Lines with the word "https" are the answer; copy each of them from the data below.
Start of Data shown
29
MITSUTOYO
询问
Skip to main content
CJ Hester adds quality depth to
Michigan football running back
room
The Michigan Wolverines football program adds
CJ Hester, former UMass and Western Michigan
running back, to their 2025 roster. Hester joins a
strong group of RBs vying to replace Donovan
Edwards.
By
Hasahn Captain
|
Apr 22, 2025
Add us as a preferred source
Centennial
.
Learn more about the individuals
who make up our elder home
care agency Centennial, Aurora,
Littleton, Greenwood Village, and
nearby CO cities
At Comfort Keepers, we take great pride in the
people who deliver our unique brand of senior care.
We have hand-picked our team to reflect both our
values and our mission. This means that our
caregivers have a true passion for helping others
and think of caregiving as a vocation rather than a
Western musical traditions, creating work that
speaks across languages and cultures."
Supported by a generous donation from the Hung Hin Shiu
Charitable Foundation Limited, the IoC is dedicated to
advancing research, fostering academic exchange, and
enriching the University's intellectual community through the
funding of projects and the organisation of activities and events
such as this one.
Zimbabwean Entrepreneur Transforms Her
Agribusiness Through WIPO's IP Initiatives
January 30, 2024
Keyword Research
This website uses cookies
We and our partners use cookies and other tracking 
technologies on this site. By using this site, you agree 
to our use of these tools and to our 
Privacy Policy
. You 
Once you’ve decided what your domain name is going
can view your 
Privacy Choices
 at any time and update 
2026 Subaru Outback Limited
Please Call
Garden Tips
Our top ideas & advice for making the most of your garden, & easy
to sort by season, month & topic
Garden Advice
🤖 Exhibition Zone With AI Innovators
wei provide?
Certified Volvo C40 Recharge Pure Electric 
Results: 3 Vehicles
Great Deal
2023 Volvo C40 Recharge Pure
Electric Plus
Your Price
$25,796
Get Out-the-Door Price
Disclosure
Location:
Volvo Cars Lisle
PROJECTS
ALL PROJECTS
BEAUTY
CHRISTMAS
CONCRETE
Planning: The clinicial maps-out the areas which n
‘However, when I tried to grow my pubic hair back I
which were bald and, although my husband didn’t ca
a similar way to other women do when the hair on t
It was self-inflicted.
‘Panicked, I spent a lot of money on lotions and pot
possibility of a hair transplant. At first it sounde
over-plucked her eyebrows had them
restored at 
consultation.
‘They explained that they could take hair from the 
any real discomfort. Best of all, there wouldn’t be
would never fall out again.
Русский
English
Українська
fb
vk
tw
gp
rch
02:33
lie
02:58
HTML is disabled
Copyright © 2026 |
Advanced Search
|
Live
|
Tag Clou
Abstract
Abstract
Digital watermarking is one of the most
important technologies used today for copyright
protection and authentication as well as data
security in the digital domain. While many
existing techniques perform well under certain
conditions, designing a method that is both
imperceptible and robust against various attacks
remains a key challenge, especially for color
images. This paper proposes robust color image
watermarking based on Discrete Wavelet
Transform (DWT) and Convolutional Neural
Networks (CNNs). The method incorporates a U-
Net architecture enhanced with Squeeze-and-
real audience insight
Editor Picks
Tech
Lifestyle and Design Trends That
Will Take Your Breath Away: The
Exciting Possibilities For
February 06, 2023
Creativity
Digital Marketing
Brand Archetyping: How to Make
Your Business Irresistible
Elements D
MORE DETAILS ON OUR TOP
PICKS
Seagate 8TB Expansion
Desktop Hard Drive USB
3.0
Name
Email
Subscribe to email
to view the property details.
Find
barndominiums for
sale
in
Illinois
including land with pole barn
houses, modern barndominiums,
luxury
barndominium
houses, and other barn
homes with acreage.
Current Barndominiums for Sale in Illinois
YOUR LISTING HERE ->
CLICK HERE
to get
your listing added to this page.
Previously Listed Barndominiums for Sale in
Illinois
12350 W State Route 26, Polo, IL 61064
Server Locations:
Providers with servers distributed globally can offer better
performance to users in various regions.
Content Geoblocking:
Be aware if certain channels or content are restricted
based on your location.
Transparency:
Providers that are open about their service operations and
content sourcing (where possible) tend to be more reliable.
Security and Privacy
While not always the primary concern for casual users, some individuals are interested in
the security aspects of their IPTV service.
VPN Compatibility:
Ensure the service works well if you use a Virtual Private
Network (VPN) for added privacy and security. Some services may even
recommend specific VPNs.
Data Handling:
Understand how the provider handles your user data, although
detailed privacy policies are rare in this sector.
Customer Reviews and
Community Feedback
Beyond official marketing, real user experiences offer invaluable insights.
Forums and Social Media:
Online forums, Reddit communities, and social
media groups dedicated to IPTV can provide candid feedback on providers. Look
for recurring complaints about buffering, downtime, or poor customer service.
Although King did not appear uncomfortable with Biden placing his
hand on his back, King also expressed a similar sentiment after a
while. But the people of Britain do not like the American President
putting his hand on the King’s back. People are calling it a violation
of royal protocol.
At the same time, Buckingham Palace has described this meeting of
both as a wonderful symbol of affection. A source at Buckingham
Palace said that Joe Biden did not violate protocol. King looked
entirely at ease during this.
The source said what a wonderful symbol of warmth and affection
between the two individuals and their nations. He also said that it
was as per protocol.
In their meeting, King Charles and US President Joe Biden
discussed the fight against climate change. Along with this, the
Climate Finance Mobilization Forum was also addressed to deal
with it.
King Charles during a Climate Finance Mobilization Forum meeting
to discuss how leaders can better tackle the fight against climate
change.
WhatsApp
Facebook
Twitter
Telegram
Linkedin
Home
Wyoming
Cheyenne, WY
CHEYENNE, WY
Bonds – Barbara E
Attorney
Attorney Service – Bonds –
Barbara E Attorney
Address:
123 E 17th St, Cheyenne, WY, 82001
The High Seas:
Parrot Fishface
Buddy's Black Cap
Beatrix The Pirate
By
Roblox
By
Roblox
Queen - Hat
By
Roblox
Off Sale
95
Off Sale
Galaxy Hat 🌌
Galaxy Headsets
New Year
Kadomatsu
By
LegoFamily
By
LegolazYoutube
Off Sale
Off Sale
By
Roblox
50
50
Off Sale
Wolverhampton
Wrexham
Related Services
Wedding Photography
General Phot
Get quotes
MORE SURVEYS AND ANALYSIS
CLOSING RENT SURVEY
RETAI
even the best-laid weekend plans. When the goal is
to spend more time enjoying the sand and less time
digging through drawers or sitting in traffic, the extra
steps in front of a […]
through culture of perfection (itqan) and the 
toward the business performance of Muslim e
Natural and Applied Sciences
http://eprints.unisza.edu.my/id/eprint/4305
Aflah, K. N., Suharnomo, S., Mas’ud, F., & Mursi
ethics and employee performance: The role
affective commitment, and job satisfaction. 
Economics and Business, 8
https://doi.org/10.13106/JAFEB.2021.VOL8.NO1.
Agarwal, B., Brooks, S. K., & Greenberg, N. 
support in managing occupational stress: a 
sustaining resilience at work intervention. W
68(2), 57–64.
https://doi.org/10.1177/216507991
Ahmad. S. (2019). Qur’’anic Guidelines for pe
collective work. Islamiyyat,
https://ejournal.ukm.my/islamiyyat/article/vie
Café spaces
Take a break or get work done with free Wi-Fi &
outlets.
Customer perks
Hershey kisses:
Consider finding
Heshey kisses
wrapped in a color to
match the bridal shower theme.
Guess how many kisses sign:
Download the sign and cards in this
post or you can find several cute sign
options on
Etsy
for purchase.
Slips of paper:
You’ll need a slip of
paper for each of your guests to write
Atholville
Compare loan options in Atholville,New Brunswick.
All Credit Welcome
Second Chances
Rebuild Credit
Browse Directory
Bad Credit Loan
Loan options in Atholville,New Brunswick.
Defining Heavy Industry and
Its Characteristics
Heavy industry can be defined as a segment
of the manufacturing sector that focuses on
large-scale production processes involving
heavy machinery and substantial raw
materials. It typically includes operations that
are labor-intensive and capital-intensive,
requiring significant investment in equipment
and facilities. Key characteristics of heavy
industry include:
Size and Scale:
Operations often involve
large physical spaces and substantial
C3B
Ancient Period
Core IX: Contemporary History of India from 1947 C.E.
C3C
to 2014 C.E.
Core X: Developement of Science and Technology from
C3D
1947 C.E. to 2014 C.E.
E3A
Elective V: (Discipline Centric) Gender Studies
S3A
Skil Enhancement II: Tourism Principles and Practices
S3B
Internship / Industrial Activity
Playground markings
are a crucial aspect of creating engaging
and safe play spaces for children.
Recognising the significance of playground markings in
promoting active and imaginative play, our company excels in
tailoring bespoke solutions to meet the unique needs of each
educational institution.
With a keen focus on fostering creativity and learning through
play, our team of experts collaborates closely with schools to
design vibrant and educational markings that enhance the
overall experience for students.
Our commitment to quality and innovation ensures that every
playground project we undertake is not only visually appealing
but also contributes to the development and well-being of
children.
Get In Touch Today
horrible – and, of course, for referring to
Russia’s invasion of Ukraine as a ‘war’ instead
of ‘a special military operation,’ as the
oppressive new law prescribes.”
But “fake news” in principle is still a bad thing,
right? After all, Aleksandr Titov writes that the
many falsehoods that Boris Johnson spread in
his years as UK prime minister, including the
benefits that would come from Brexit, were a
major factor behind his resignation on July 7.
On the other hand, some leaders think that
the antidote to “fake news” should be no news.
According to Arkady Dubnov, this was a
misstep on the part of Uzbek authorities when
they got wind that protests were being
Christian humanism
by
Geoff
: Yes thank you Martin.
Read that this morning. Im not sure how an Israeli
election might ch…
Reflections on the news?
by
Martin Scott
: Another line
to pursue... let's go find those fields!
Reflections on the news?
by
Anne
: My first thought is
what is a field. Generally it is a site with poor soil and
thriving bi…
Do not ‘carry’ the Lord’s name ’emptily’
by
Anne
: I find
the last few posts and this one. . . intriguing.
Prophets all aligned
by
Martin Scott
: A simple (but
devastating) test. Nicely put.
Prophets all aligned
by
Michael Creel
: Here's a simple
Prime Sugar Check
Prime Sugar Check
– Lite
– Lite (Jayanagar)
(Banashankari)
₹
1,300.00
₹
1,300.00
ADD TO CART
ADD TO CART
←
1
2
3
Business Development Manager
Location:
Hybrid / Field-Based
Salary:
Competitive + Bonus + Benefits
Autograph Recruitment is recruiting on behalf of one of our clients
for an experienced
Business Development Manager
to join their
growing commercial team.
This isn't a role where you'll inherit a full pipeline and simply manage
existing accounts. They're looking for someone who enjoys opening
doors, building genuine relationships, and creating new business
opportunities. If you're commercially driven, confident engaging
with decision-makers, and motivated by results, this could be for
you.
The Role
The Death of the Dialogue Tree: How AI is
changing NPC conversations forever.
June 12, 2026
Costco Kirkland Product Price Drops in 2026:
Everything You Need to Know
End of Data shown
→ **Your solution**
https://doi.org/10.13106/JAFEB.2021.VOL8.NO1.
https://doi.org/10.1177/216507991
https://ejournal.ukm.my/islamiyyat/article/vie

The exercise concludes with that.